One reason I like my daughter who is almost 13 is because she is interested in music. Like, she is not the type of person who listens to a song for 40 seconds and then skips to the next song. That type of person has a place in this world, of course, and that place is in a river with alligators. No, my daughter is the type of person who will listen to a whole album intently, then ask intelligent questions about the types of instruments used, what studio trickery produced that wispy sound in track 3, and what did the singer mean when she said such-and-such. Ah, such attention to the essence of music warms my hypothalamus (I don't actually know what a hypothalamus does but I'm pretty sure it's good and that it's not overly inappropriate for a family blog).

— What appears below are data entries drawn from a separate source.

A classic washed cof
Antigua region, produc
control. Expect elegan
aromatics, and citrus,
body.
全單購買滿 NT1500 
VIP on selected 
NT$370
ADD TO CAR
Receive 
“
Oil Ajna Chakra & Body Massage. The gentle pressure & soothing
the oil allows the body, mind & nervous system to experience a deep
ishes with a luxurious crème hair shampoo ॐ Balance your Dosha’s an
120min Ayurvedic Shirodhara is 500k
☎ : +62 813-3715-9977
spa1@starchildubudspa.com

A couple days ago me and Savannah were driving somewhere, just the two of us, stuck in traffic. She asked if she could pick the music. Go ahead, I says. She spun through the artists on my iPod, lingering on the Indigo Girls. "What are the Indigo Girls?" she asked. And I thought, Savannah you are the coolest daughter in the universe, but out loud I only said, "You want to know about the Indigo Girls?" because you cannot safely be loving and effusive with kids who are almost 13 -- being loving and effusive with them is a good way to get them to experiment with sniffing rubber cement and listening the Velvet Underground and to only refer to you as "Man."

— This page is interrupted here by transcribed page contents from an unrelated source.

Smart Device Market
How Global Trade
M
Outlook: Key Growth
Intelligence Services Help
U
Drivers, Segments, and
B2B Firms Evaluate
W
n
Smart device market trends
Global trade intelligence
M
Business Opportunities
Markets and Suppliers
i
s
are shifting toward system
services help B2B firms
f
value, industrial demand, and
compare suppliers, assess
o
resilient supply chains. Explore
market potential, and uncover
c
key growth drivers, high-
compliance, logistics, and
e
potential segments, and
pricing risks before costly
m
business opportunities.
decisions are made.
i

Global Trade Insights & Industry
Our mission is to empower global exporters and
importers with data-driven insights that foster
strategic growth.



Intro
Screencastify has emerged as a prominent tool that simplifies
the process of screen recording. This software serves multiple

She indicated she was interested in learning about the Indigo Girls. Not to brag, but I am a little bit of an expert on the history and socio-cultural context of the women's punk/rock/folk movement of the late-80s through the late-90s. This is because in law school I wrote a long paper on the Riot Grrrl movement, and also in an undergrad history class I used my semester paper to compare Madonna to Janis Joplin (unfavorably). I may not have learned much about history or law, but I am now kind of amateur-level authority on women in rock (and weak cheese hair metal bands, but Savannah didn't ask about them).

So I played Savannah a handful of Indigo Girl tunes, explained how they were pioneering female voices in socially conscious folk and rock along with others like Tracy Chapman and Natalie Merchant, pointed out those harmonies (!), and explained how the mid- to late-80s female folk movement arguably, and somewhat improbably, played into the rise of the rawer and more pointed Riot Grrrl movement of the early-90s, which itself led to the mainstream success of female pop artists like Sarah McLachlan and Jewel.

Savannah soaked it all in while I prattled on for most of the way home (I have a hard time stopping talking when I get on the subject of music). As we were pulling into the driveway she was again searching my iPod. "What's Nirvana?" she asked. Oh man, big mistake. I wouldn't let her out of the car for 20 minutes while we sat in the driveway and I briefly explained the significance of Nirvana (and how music history continues to overstate the significance of Nirvana). And now my daughter is ready to be 13.